Task goal: Every entry, from the first line to the last, should be output exactly.

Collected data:
++++++++++++++++++++
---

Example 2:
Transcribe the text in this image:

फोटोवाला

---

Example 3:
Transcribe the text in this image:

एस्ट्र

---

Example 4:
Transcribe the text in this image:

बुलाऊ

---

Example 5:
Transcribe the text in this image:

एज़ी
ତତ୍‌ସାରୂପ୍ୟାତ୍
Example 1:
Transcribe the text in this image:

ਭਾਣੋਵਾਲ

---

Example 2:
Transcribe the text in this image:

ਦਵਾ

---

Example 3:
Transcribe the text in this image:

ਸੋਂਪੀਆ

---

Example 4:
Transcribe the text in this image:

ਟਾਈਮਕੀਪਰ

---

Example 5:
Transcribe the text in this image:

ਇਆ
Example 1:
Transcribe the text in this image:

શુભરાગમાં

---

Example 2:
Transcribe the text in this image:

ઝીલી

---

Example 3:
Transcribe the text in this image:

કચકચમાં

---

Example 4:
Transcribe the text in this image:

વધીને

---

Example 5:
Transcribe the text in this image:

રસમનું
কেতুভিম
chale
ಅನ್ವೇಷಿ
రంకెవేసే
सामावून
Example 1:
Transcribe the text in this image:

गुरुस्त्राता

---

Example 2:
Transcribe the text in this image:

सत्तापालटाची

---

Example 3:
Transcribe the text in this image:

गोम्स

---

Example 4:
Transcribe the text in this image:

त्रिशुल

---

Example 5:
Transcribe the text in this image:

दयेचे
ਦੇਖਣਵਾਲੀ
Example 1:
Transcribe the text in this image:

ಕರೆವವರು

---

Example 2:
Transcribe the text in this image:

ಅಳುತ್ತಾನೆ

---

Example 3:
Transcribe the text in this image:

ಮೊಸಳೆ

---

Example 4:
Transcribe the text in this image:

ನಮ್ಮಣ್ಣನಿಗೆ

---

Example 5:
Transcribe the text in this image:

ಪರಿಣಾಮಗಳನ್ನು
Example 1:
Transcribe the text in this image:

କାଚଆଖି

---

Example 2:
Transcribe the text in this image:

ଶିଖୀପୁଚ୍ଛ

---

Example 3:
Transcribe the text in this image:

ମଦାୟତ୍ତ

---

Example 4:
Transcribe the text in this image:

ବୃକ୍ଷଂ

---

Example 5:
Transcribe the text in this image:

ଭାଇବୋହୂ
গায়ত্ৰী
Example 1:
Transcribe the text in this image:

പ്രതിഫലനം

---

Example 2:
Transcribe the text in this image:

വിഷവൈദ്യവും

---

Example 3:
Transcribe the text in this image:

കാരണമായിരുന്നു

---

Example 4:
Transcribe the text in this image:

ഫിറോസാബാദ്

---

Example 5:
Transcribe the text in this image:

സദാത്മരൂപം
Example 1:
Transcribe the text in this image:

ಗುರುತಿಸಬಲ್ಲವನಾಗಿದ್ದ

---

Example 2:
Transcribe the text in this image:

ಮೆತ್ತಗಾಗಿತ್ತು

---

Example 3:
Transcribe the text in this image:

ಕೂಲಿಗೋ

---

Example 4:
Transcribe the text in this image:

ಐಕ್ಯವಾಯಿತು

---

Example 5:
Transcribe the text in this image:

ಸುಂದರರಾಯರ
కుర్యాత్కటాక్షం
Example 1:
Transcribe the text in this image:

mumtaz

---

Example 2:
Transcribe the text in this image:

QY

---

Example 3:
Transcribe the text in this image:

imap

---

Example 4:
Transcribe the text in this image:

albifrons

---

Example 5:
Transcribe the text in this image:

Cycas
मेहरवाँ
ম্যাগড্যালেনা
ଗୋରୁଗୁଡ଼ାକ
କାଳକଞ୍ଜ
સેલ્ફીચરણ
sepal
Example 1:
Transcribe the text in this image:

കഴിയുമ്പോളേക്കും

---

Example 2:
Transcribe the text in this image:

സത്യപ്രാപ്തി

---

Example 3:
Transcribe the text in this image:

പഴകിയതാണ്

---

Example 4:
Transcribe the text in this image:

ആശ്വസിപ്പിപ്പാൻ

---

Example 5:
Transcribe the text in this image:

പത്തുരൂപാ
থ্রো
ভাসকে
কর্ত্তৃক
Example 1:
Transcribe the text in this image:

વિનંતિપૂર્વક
++++++++++++++++++++
Answer box:
---

Example 2:
Transcribe the text in this image:

फोटोवाला

---

Example 3:
Transcribe the text in this image:

एस्ट्र

---

Example 4:
Transcribe the text in this image:

बुलाऊ

---

Example 5:
Transcribe the text in this image:

एज़ी
ତତ୍‌ସାରୂପ୍ୟାତ୍
Example 1:
Transcribe the text in this image:

ਭਾਣੋਵਾਲ

---

Example 2:
Transcribe the text in this image:

ਦਵਾ

---

Example 3:
Transcribe the text in this image:

ਸੋਂਪੀਆ

---

Example 4:
Transcribe the text in this image:

ਟਾਈਮਕੀਪਰ

---

Example 5:
Transcribe the text in this image:

ਇਆ
Example 1:
Transcribe the text in this image:

શુભરાગમાં

---

Example 2:
Transcribe the text in this image:

ઝીલી

---

Example 3:
Transcribe the text in this image:

કચકચમાં

---

Example 4:
Transcribe the text in this image:

વધીને

---

Example 5:
Transcribe the text in this image:

રસમનું
কেতুভিম
chale
ಅನ್ವೇಷಿ
రంకెవేసే
सामावून
Example 1:
Transcribe the text in this image:

गुरुस्त्राता

---

Example 2:
Transcribe the text in this image:

सत्तापालटाची

---

Example 3:
Transcribe the text in this image:

गोम्स

---

Example 4:
Transcribe the text in this image:

त्रिशुल

---

Example 5:
Transcribe the text in this image:

दयेचे
ਦੇਖਣਵਾਲੀ
Example 1:
Transcribe the text in this image:

ಕರೆವವರು

---

Example 2:
Transcribe the text in this image:

ಅಳುತ್ತಾನೆ

---

Example 3:
Transcribe the text in this image:

ಮೊಸಳೆ

---

Example 4:
Transcribe the text in this image:

ನಮ್ಮಣ್ಣನಿಗೆ

---

Example 5:
Transcribe the text in this image:

ಪರಿಣಾಮಗಳನ್ನು
Example 1:
Transcribe the text in this image:

କାଚଆଖି

---

Example 2:
Transcribe the text in this image:

ଶିଖୀପୁଚ୍ଛ

---

Example 3:
Transcribe the text in this image:

ମଦାୟତ୍ତ

---

Example 4:
Transcribe the text in this image:

ବୃକ୍ଷଂ

---

Example 5:
Transcribe the text in this image:

ଭାଇବୋହୂ
গায়ত্ৰী
Example 1:
Transcribe the text in this image:

പ്രതിഫലനം

---

Example 2:
Transcribe the text in this image:

വിഷവൈദ്യവും

---

Example 3:
Transcribe the text in this image:

കാരണമായിരുന്നു

---

Example 4:
Transcribe the text in this image:

ഫിറോസാബാദ്

---

Example 5:
Transcribe the text in this image:

സദാത്മരൂപം
Example 1:
Transcribe the text in this image:

ಗುರುತಿಸಬಲ್ಲವನಾಗಿದ್ದ

---

Example 2:
Transcribe the text in this image:

ಮೆತ್ತಗಾಗಿತ್ತು

---

Example 3:
Transcribe the text in this image:

ಕೂಲಿಗೋ

---

Example 4:
Transcribe the text in this image:

ಐಕ್ಯವಾಯಿತು

---

Example 5:
Transcribe the text in this image:

ಸುಂದರರಾಯರ
కుర్యాత్కటాక్షం
Example 1:
Transcribe the text in this image:

mumtaz

---

Example 2:
Transcribe the text in this image:

QY

---

Example 3:
Transcribe the text in this image:

imap

---

Example 4:
Transcribe the text in this image:

albifrons

---

Example 5:
Transcribe the text in this image:

Cycas
मेहरवाँ
ম্যাগড্যালেনা
ଗୋରୁଗୁଡ଼ାକ
କାଳକଞ୍ଜ
સેલ્ફીચરણ
sepal
Example 1:
Transcribe the text in this image:

കഴിയുമ്പോളേക്കും

---

Example 2:
Transcribe the text in this image:

സത്യപ്രാപ്തി

---

Example 3:
Transcribe the text in this image:

പഴകിയതാണ്

---

Example 4:
Transcribe the text in this image:

ആശ്വസിപ്പിപ്പാൻ

---

Example 5:
Transcribe the text in this image:

പത്തുരൂപാ
থ্রো
ভাসকে
কর্ত্তৃক
Example 1:
Transcribe the text in this image:

વિનંતિપૂર્વક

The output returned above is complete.